- **WHAT IS BEING ASKED**
Print the data once more, exactly as given. Drop the pictures.

- **THE DATA**
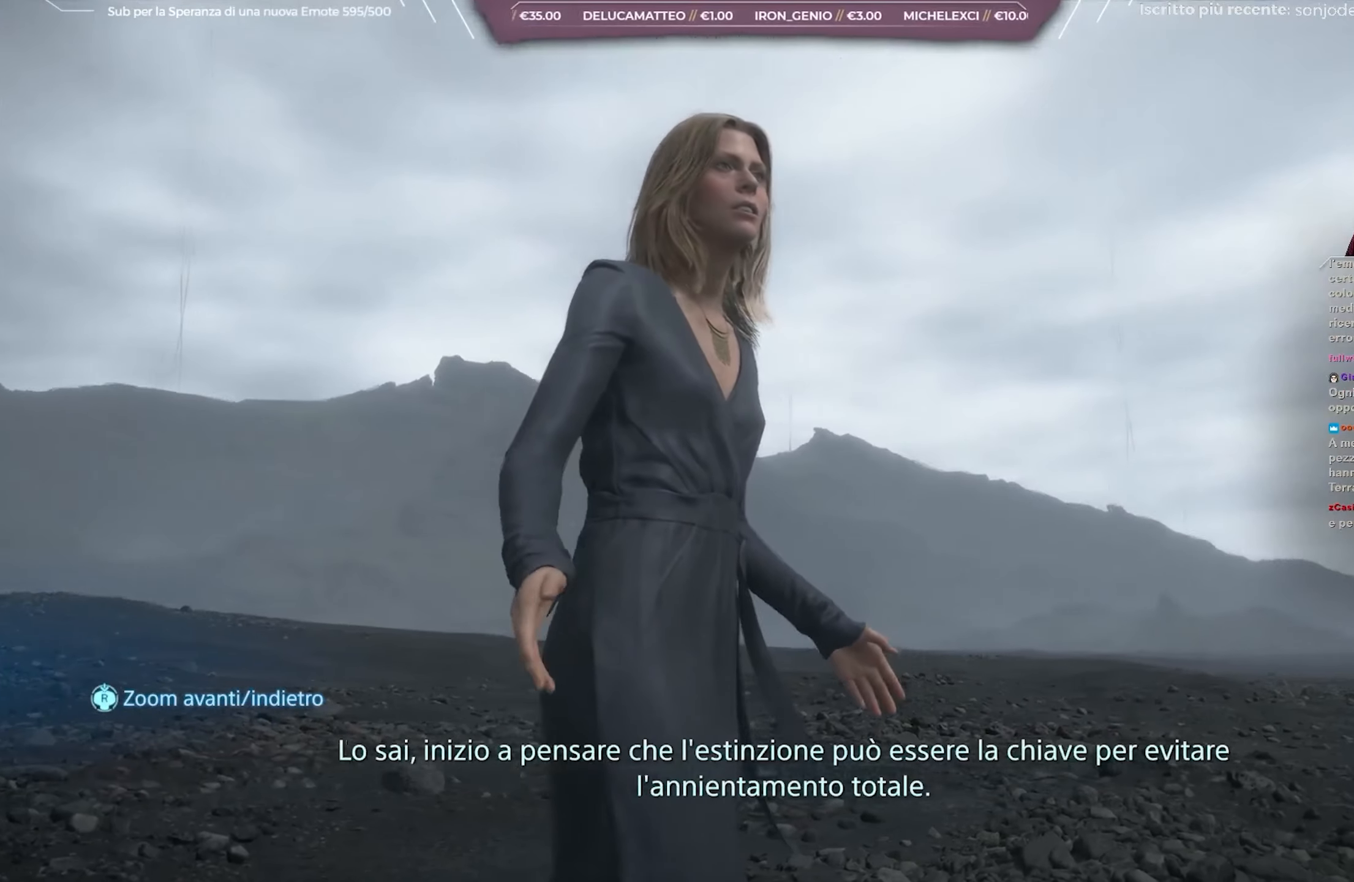
{"buttons": ["L1"], "left_stick": "center", "right_stick": "up-right", "events": []}
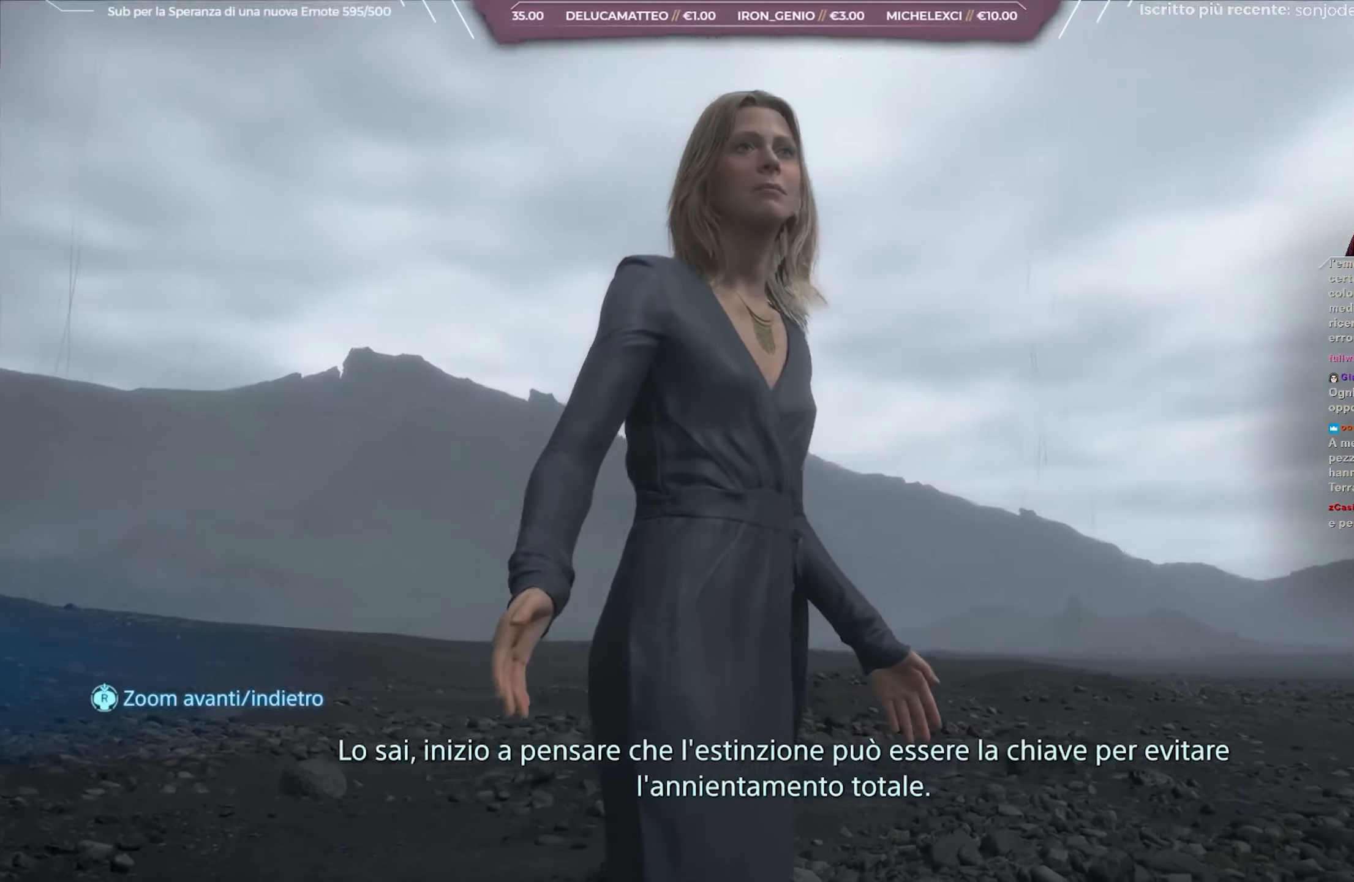
{"buttons": ["L1"], "left_stick": "center", "right_stick": "up-right", "events": []}
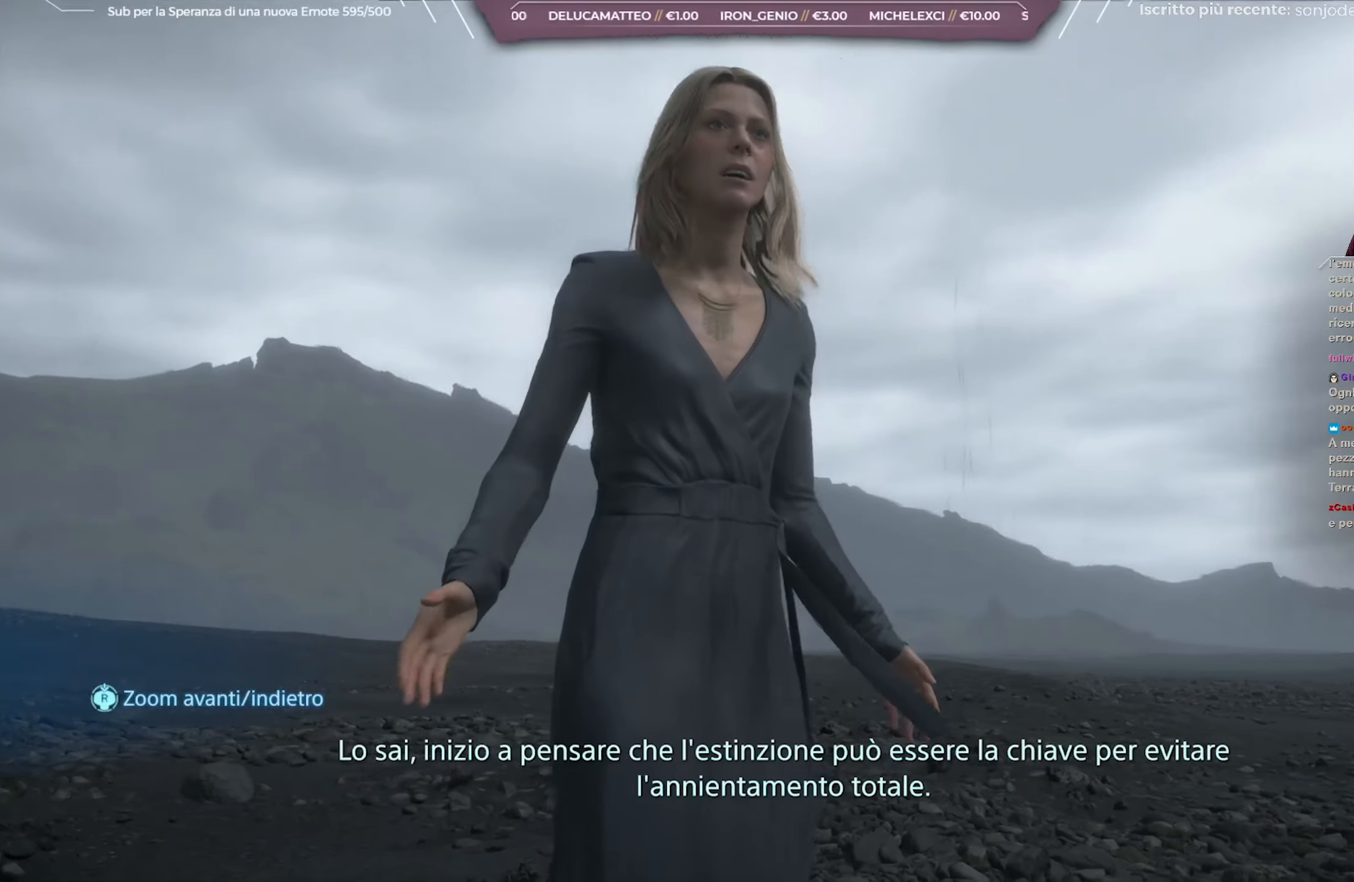
{"buttons": ["L1"], "left_stick": "center", "right_stick": "up-right", "events": []}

- **ANSWER BOX**
{"buttons": ["L1"], "left_stick": "center", "right_stick": "up-right", "events": []}
{"buttons": ["L1"], "left_stick": "center", "right_stick": "up-right", "events": []}
{"buttons": ["L1"], "left_stick": "center", "right_stick": "up-right", "events": []}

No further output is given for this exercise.